In this harness, the work runs AFK — away from keyboard. The whole loop — learn, build, verify, decide — runs without a person feeding it the next move. Your job changes from operator to observer: you read what happened, you don't push the buttons. The machine only ever stops for you at one specific kind of decision — and never to hand you a chore.
AFK stands for away from keyboard. In most tools, "AI helps you work" means a tight back-and-forth: it does a little, then stops and waits for you to type the next instruction, approve the next step, click the next button. This harness is built the opposite way. Once the goal is set, the loop runs the whole job — figure out the state, make one change, prove it worked, decide whether to keep going — on its own, pass after pass, without a person in the middle.
So what is left for the human? Observability. That is a fancy word for a simple promise: at any moment you can see exactly what the system has done and is doing, without having to take part in it. You read a running log, you read a report, you check a status line. You are a person standing at a window watching a kitchen, not a line cook on the station. The work does not pause because you looked away, and it does not need your hands to continue.
This matters because the failure it prevents is so common. The moment a system needs a human to advance — "waiting for approval", "please confirm", "what should I do next?" — it stops being autonomous. It becomes a thing that runs only as fast as you can babysit it, and stalls the instant you step away. The harness refuses that. The default is: keep going, leave a trail, and only ever stop for the human at one very specific kind of decision (we will get to exactly which one).
There is one more half of the rule, and it is the part people get backwards. Not only does the human stay out of the doing — the human is also never handed the checking. The system does not finish its work and then turn to you with a list of "now please test this" chores. The verification is the machine's job too. Your reading is for your own understanding and trust; it is never a task queue the agents offloaded onto you.
Think of it like… the dashboard of a self-driving car versus being the driving instructor with the second brake. A dashboard shows you speed, route, and what the car sees — you stay informed, and you can take over if something genuinely calls for a human, but you are not steering, and the car does not ask you to grade its parking afterward. The harness puts you in the passenger seat with a great dashboard, not in the instructor's seat pumping the pedals. Where the analogy bends: a car asks you to take over for danger; this harness pulls you in only for a decision that is properly yours to make — not because it got stuck.
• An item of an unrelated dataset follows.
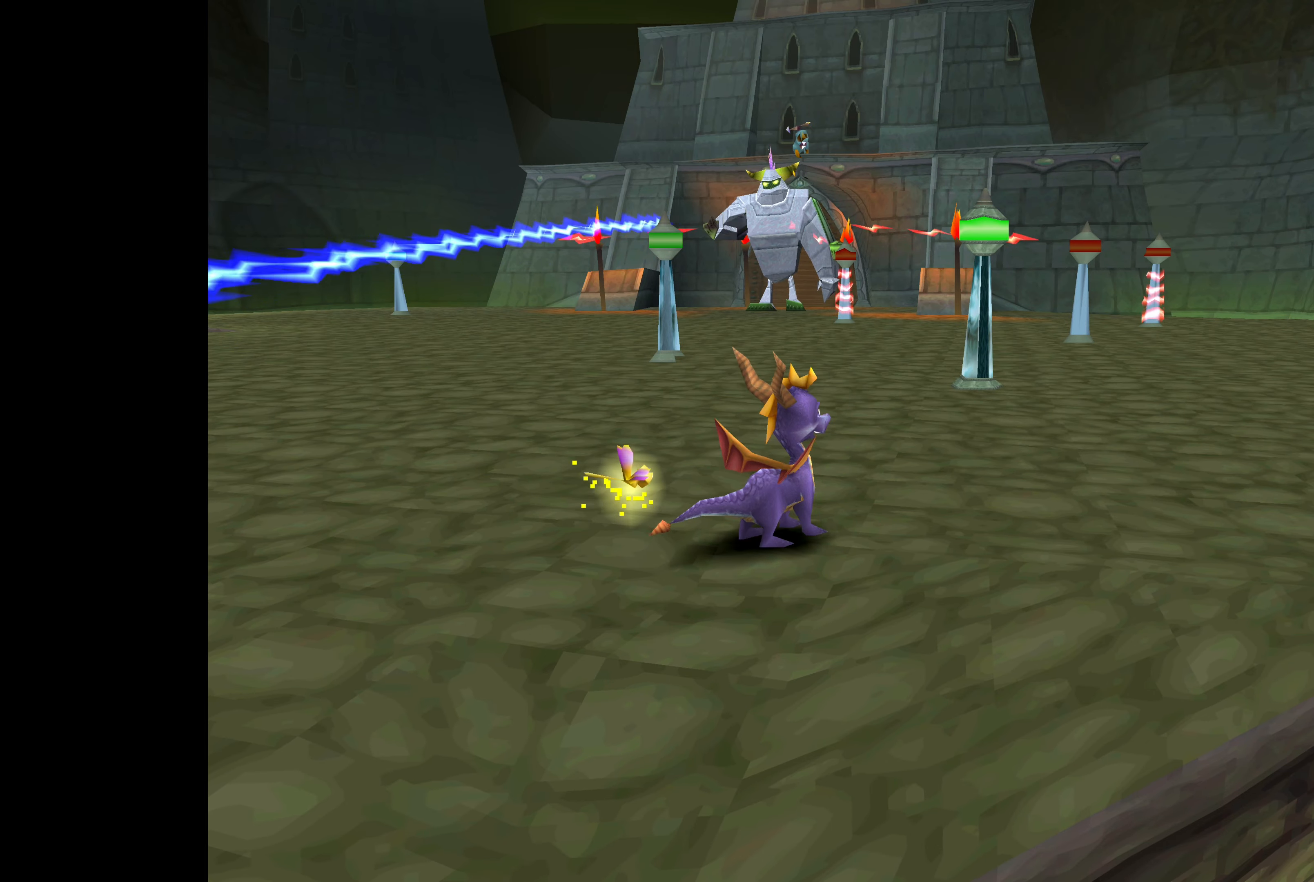
{"buttons": [], "left_stick": "left", "right_stick": "center", "events": [[84, "left_stick", "left"], [300, "left_stick", "center"], [484, "left_stick", "left"]]}
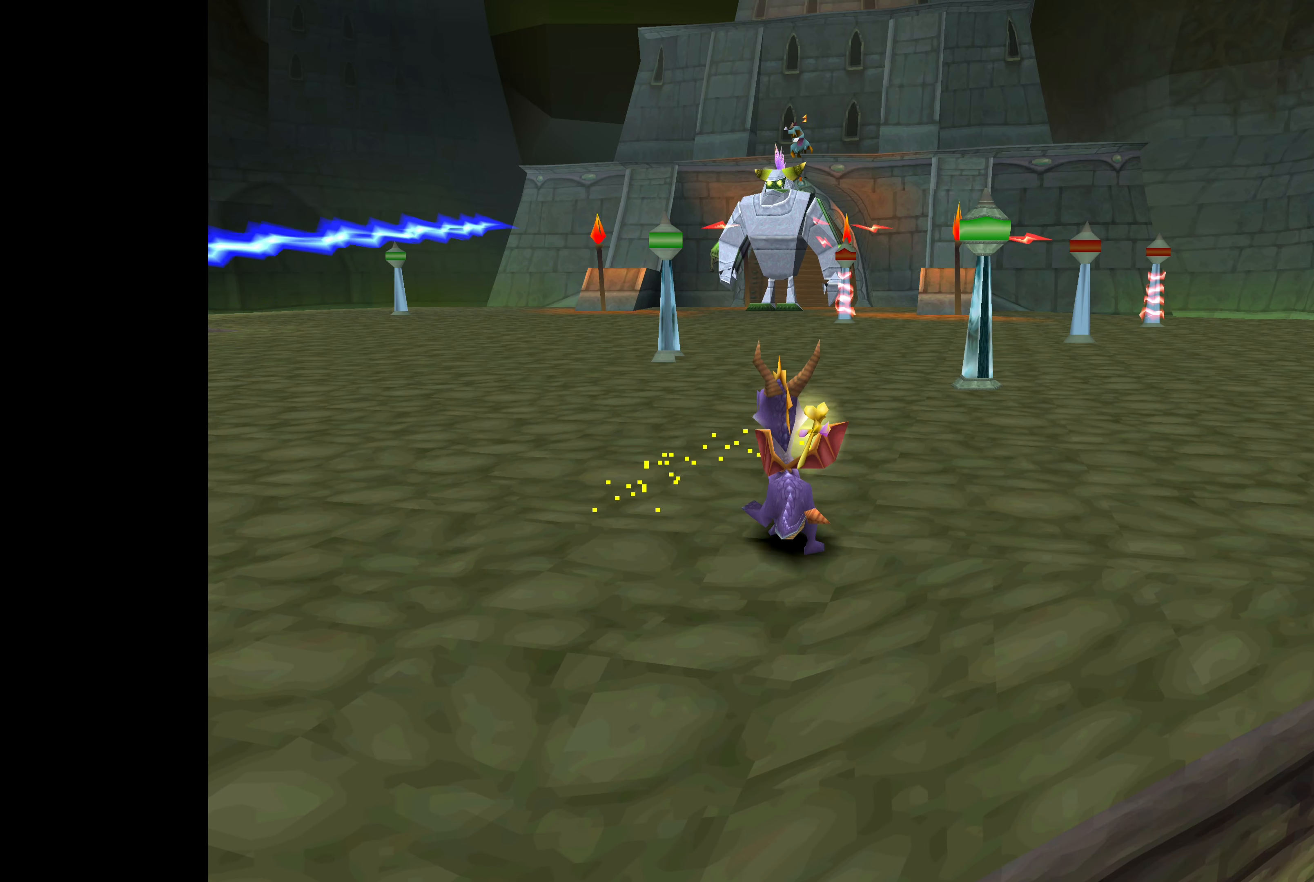
{"buttons": [], "left_stick": "left", "right_stick": "center", "events": [[184, "left_stick", "center"], [467, "left_stick", "left"]]}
Every non-trivial task in this suite is driven by the loop, and the loop is designed to run unattended: LEARN → ANALYZE → EXECUTE one bounded unit → VERIFY at the real boundary → DECIDE, repeated until it converges on the measurable done-when from the Scope Gate (lesson 3). Nothing in that cycle blocks on a person. DECIDE chooses "go again" or "converged" from evidence the loop itself gathered, not from a human's say-so.
The human reads three things and writes none of the work: a running narrative (LOOP-LOG.md), a final observability report (review.md), and a live status readout. These are append-only outputs of the run — the human consumes them, the agents produce them. The human's hands never enter the execution path; that is what "never in the path" means.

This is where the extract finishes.